Loss of insular ribbon sign

Case contributed by Christen Barras
Diagnosis certain


Acute onset left hemiparesis, sub-3 hours post ictus.

Patient Data

Age: 85
Gender: Female

CT Brain


Noncontrast images were obtained. Despite this patient's sub 3 hour presentation following symptom onset, known renal failure precluded CTP/CTA.

Loss of right insular cortical grey-white matter differentiation (insular ribbon) in keeping with acute ischemia within the territory of the right middle cerebral artery. No hyperdense MCA or sub-branch thereof is identified. Basal ganglia delimitation is preserved. No intracranial hemorrhage. No hydrocephalus or midline shift.

Elsewhere, extensive periventricular and deep white matter hypoattenuation is consistent with advanced chronic small vessel ischemic change.

Incidental note made of bilateral cavernous ICA calcification. Dense calvarium, without evidence of fracture or focal suspicious abnormality.


Loss of right insular cortical grey-white matter differentiation (insular ribbon) in keeping with acute right MCA territory infarct.
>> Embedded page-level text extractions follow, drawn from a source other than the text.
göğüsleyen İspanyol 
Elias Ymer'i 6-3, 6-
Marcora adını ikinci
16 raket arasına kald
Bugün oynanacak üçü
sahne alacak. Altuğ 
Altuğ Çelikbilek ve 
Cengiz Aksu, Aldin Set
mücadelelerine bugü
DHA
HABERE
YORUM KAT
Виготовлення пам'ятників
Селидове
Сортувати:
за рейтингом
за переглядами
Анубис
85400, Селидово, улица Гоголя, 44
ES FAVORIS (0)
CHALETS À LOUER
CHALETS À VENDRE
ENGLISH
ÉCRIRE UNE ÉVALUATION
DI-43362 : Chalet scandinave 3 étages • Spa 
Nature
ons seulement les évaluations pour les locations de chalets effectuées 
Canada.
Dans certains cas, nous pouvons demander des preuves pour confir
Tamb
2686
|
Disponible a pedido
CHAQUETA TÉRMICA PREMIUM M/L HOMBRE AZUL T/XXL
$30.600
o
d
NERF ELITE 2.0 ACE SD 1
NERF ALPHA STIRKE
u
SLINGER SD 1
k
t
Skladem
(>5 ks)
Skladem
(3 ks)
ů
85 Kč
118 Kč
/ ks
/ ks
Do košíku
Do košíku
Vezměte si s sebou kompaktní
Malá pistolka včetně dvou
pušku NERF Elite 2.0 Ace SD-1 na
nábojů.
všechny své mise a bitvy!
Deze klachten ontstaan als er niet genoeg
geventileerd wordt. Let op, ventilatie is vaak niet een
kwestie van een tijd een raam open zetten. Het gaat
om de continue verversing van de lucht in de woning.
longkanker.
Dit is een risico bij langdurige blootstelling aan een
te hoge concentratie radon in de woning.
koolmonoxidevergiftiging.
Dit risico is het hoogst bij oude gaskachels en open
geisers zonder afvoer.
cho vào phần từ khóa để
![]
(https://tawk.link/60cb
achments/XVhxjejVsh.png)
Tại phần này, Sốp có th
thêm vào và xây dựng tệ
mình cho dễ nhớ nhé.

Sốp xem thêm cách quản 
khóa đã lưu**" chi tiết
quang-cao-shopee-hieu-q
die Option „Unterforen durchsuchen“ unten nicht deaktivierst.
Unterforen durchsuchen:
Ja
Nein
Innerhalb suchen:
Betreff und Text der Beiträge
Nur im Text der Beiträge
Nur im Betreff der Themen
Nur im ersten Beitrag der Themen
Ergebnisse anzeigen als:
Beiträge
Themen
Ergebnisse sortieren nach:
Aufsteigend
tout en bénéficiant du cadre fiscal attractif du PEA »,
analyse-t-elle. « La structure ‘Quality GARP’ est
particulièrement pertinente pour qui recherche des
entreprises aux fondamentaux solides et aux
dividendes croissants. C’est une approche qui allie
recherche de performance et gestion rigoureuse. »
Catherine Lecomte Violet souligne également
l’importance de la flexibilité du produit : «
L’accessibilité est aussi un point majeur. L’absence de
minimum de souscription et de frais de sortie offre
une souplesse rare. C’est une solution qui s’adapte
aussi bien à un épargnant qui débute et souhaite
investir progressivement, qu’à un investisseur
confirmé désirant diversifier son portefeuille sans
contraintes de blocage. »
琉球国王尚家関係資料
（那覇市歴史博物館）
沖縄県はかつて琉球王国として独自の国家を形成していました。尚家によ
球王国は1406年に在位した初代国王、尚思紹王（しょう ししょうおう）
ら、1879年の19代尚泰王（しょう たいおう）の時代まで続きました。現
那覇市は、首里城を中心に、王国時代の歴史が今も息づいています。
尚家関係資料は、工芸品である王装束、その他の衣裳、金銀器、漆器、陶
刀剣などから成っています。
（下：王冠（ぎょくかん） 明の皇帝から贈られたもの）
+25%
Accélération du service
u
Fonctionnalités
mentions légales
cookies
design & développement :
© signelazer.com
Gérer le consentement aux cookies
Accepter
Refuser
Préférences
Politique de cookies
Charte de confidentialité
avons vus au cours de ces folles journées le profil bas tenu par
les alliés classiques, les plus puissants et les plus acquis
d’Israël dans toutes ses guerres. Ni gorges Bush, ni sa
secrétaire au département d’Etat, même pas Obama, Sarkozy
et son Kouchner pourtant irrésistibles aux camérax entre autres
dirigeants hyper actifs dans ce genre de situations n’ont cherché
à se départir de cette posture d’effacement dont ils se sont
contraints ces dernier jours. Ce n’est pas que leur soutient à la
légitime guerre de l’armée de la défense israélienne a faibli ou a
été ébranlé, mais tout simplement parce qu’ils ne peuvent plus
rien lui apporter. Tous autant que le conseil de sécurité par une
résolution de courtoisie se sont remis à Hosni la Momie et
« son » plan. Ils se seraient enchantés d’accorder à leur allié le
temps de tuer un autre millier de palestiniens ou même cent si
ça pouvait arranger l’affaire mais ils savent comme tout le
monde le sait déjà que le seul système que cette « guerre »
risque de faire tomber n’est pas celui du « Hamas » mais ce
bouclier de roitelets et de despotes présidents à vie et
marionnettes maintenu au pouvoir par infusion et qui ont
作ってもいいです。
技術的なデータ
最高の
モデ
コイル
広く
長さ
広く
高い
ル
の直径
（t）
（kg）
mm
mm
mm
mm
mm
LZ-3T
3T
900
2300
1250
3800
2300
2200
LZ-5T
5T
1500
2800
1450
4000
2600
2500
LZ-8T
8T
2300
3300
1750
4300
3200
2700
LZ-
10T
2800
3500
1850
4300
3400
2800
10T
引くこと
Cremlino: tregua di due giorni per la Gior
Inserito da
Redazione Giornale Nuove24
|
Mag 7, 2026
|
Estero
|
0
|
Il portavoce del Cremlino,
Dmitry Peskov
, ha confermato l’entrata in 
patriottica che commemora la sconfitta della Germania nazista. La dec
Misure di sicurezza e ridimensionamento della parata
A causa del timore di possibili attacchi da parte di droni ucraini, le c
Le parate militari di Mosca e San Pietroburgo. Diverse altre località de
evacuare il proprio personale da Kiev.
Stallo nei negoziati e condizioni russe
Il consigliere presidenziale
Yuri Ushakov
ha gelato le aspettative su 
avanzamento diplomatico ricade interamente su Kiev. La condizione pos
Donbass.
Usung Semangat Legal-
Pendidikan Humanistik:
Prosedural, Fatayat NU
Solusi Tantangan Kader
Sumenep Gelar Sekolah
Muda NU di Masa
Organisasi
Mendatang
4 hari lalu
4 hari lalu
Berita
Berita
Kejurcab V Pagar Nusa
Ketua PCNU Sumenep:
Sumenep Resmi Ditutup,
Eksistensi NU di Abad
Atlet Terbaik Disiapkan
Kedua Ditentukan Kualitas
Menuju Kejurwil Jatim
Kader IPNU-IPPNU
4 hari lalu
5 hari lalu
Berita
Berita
Findings discussed with Stroke team at time of scanning.



MRI Brain:

DWI sequence with ADC calculation was performed, as a limited post-stroke examination. Correlation is made with CT brain which identified hyperacute right MCA territory ischemia.

Serpiginous right insular cortical diffusion restriction with ADC depression, consistent with acute ischemia, and correlating with clinical signs and CT appearance. In addition, multiple foci of diffusion restriction extend multifocally over cortical frontoparietal gyri, all within right middle cerebral artery territory.


Multifocal cortical right MCA territory infarction, most prominently involving the right insular cortex, corresponding to CT appearance and clinical signs.

Case Discussion

This case illustrates a common and sometimes subtle finding on CT for stroke protocol: the loss of the insular ribbon

The insular cortex is more susceptible to ischemia following MCA occlusion than other portions of the MCA territory because it has the least potential for collateral supply from the anterior cerebral and posterior cerebral arteries.